I’ll be brief here. I am very, very busy and really don’t have time to blog today but I have a message and an insatiable desire to share it.
Ladies and Gentlemen: Please give your patients’ medications the attention required to ensure a safe and therapeutic outcome!
In reviewing clinical records for multiple clients, these are just a few of the things that I have seen with alarming frequency in the recent past:
- An abundance of Tylenol ordered to the extent that patients took all that was ordered, they would likely die of liver failure. But most don’t die of liver failure, so that begs the question of whether or not we are really checking medications as well as we should.
- Far too many narcotics and sedatives in the elderly population. If you stop and consider that falls are the number one cause of accidental death in persons greater than 65 yrs of age and that narcotics and other sedatives can only increase their risk of falls, all the little pieces start to add up to a lot of dead Medicare beneficiaries. If that doesn’t disturb you (and the fact that it might not, disturbs me), then remember, you cannot bill on patients after the date of death.
- Grossly inappropriate doses on the plans of care. What’s wrong with these orders?
- Scopolamine 10 mg i PO three times a day for dizziness.
- Lortab 10/650 one or two tabs every 4 hrs prn pain
- Duplicative drug therapy. Seriously, how many inhalers does one patient need especially if they all contain albuterol? Does Prilosec work better with Nexium enhanced by Zantac? Did I miss an FDA alert?

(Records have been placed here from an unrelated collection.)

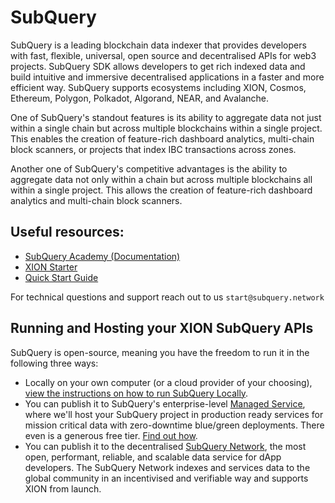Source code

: # SubQuery

SubQuery is a leading blockchain data indexer that provides developers with fast, flexible, universal, open source and decentralised APIs for web3 projects. SubQuery SDK allows developers to get rich indexed data and build intuitive and immersive decentralised applications in a faster and more efficient way. SubQuery supports ecosystems including XION, Cosmos, Ethereum, Polygon, Polkadot, Algorand, NEAR, and Avalanche.

One of SubQuery's standout features is its ability to aggregate data not just within a single chain but across multiple blockchains within a single project. This enables the creation of feature-rich dashboard analytics, multi-chain block scanners, or projects that index IBC transactions across zones.

Another one of SubQuery's competitive advantages is the ability to aggregate data not only within a chain but across multiple blockchains all within a single project. This allows the creation of feature-rich dashboard analytics and multi-chain block scanners.

## Useful resources:

- [SubQuery Academy (Documentation)](https://academy.subquery.network/)
- [XION Starter](https://github.com/subquery/cosmos-subql-starter/tree/main/XION/xion-testnet-starter)
- [Quick Start Guide](https://academy.subquery.network/indexer/quickstart/quickstart.html)

For technical questions and support reach out to us `start@subquery.network`

## Running and Hosting your XION SubQuery APIs

SubQuery is open-source, meaning you have the freedom to run it in the following three ways:

- Locally on your own computer (or a cloud provider of your choosing), [view the instructions on how to run SubQuery Locally](https://academy.subquery.network/run_publish/run.html).
- You can publish it to SubQuery's enterprise-level [Managed Service](https://managedservice.subquery.network/), where we'll host your SubQuery project in production ready services for mission critical data with zero-downtime blue/green deployments. There even is a generous free tier. [Find out how](https://academy.subquery.network/run_publish/publish.html).
- You can publish it to the decentralised [SubQuery Network](https://subquery.network/network), the most open, performant, reliable, and scalable data service for dApp developers. The SubQuery Network indexes and services data to the global community in an incentivised and verifiable way and supports XION from launch.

- Finally, how is it that a patient can go for an entire episode with no new orders for medications and yet the next 485 med list is radically different from the prior one? Does the patient routinely go to the doctor the day before the recert visit and get his meds changed? Surely, we aren’t missing any changes along the way. That would be so unlike a good home health care or hospice nurse.
Sorry for the sarcasm. I am barely keeping my head above water with all these clinical record reviews. One thing for certain is that as more and more agencies go to computerized point of care charting, bad information is going to be even more readily available to caregivers. And that scares me.
So, do me a favor. Write a comment about a medication error or potential error that you caught before harm was done to the patient. Tell the rest of us how you caught it and how you fixed it so we can learn, too.